Слабая здоровьем императрица после нескольких танцев покинула бал, разрешив своим фрейлинам остаться. С ней ушли только Струдза и Орлова, княжны Черкасская и Туркестанова танцевали, так что наблюдать за камер-фрейлиной было некому, и Наталья решила этим воспользоваться.
«Нужно поговорить с Ресовским напрямую. Приворот уже сделан, так что деваться ему некуда. Пусть даст прямой ответ».
Сикорская оглянулась по сторонам. Объект своего вожделения она обнаружила рядом с министром просвещения. Нарушить их разговор камер-фрейлина не решилась. Но если подойти поближе, можно дождаться удобного момента и отозвать Ресовского в сторонку. Наталья пробралась вдоль стены, встала за колонной и, стараясь определить, о чём идет разговор, занялась привычным делом – стала подслушивать. Но ничего интересного она не узнала, разговор оказался обычным торгом двух помещиков:
– Продай мне твоего Тимоху, Жан, – предлагал министр, – и тогда проси всё, что хочешь.
– Пока не могу, Александр Николаевич, погодите хоть годок, – возражал Ресовский.
– За год я другого, ещё лучше, найду, – не соглашался Голицын, – а ты многие возможности упустишь.
– Надеюсь, что ваше высокопревосходительство довольны моей работой на ниве просвещения? Прежде от вас нареканий не было, – явно обиделся Ресовский.
– Пока доволен, – буркнул Голицын, и камер-фрейлина услышала стук каблуков, а потом увидела обер-прокурора, идущего к выходу из зала.
Сикорская замерла. Какой удачный случай: нужно лишь чуть-чуть подождать, а потом выйти из-за колонны. Главное, чтобы Ресовский не отправился вслед за своим начальником. Но, к её радости, князь стоял на месте. Похоже, что мысли его были невеселыми: из-за колонны долетел тихий вздох.
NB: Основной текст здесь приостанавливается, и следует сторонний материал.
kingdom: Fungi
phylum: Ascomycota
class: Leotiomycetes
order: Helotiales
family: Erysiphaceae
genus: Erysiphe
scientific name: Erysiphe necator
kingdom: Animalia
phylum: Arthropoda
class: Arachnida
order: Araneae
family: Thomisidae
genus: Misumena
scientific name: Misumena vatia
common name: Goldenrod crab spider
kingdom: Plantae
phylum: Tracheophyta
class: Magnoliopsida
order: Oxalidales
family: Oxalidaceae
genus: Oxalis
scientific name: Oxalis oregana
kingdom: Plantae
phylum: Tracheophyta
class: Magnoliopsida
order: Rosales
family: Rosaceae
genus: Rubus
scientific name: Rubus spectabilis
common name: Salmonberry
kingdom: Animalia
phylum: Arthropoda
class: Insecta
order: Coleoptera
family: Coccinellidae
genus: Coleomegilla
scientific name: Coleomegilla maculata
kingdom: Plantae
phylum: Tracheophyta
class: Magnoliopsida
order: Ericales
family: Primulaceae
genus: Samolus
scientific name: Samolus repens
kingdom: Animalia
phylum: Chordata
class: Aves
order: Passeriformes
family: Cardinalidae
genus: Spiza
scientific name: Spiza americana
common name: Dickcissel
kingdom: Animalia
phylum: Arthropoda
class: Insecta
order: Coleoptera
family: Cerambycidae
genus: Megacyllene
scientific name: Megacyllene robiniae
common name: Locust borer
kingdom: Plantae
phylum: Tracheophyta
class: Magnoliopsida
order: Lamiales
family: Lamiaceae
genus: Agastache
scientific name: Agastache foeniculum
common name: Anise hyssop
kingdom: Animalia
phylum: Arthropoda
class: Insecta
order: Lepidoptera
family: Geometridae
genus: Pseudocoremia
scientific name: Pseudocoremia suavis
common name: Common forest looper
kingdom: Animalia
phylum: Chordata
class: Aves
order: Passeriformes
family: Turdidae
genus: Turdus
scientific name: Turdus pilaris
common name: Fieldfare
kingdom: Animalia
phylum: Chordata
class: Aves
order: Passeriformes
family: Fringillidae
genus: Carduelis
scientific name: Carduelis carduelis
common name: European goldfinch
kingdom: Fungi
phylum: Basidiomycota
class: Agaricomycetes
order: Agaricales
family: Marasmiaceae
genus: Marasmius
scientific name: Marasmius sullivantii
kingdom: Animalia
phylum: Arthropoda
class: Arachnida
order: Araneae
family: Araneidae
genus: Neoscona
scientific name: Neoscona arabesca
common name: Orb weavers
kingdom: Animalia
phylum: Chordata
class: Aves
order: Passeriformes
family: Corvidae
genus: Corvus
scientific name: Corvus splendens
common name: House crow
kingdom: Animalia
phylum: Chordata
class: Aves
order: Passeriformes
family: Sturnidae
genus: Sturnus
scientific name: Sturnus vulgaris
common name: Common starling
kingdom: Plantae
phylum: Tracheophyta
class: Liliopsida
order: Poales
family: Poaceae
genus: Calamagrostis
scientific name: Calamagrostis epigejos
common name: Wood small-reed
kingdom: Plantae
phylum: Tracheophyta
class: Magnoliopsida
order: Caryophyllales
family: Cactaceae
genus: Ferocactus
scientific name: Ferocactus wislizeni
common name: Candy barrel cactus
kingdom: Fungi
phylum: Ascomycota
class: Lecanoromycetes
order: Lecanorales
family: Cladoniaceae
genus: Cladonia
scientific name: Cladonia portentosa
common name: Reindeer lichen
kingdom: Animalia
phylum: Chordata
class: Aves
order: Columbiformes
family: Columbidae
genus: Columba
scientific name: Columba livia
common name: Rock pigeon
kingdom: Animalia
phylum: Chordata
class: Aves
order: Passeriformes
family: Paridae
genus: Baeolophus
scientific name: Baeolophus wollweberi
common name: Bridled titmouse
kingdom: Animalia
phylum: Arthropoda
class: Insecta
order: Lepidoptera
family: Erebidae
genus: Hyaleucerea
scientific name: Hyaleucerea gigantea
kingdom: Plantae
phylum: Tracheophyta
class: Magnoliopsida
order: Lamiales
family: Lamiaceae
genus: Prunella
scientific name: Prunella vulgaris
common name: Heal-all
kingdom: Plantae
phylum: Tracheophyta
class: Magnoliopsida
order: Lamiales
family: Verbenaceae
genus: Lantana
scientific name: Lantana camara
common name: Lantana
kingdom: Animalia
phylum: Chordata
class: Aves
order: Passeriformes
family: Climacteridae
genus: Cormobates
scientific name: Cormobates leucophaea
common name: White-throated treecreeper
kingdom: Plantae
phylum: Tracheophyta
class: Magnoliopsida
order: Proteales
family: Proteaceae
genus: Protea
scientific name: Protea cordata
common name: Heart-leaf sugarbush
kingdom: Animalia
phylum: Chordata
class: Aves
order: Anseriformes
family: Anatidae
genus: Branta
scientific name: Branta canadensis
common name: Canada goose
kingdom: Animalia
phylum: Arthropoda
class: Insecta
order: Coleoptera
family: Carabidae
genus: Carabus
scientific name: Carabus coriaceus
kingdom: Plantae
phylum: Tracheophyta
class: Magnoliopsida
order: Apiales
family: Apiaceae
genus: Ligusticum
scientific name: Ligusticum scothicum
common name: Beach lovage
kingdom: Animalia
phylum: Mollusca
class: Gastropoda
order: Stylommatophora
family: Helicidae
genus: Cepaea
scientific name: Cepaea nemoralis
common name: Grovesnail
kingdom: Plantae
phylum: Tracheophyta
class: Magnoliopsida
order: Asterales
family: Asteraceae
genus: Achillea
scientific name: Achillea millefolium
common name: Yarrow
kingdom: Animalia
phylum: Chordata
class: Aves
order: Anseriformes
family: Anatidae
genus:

Наконец камер-фрейлина решила, что уже можно показаться, и, выйдя из своего убежища, весело произнесла:
– Ваша светлость, разве на таком прекрасном балу можно печалиться?
Ресовский поднял голову и жёстко глянул на беспардонную нахалку, посмевшую нарушить его уединение, но, увидев, что это Сикорская, улыбнулся.
– Я не опечален, а озабочен, – ответил он, – начальник, похоже, не очень мною доволен. Мне следует внести изменения в своё поведение.
Сикорская чётко слышала, что министр сказал князю прямо противоположное, но промолчала. К чему доискиваться правды? Она пришла сюда не за этим. Наталья задумала додавить свою жертву.
– Князь, мне кажется, мы с вами в последнее время подружились, – заметила она.
– Я тоже так считаю, сударыня, – подтвердил Ресовский.
– Поэтому я хотела бы как с другом поделиться с вами своими мыслями.
– Рад выслушать, а если смогу, то и помочь, – галантно отозвался собеседник.
– Вы, возможно, не знаете, но я – кузина Аракчеева. Это он предоставил мне место камер-фрейлины. А матушка Алексея Андреевича, которая приходится мне родной тёткой, спит и видит удачно выдать меня замуж. Приданое у меня не слишком большое: пять тысяч серебром. Однако, как говорит моя тётя, наши родственные связи стоят гораздо больше. Помогите мне выбрать достойного человека. Моя должность позволяет служить при дворе и после замужества, а это не только доход, но и влияние.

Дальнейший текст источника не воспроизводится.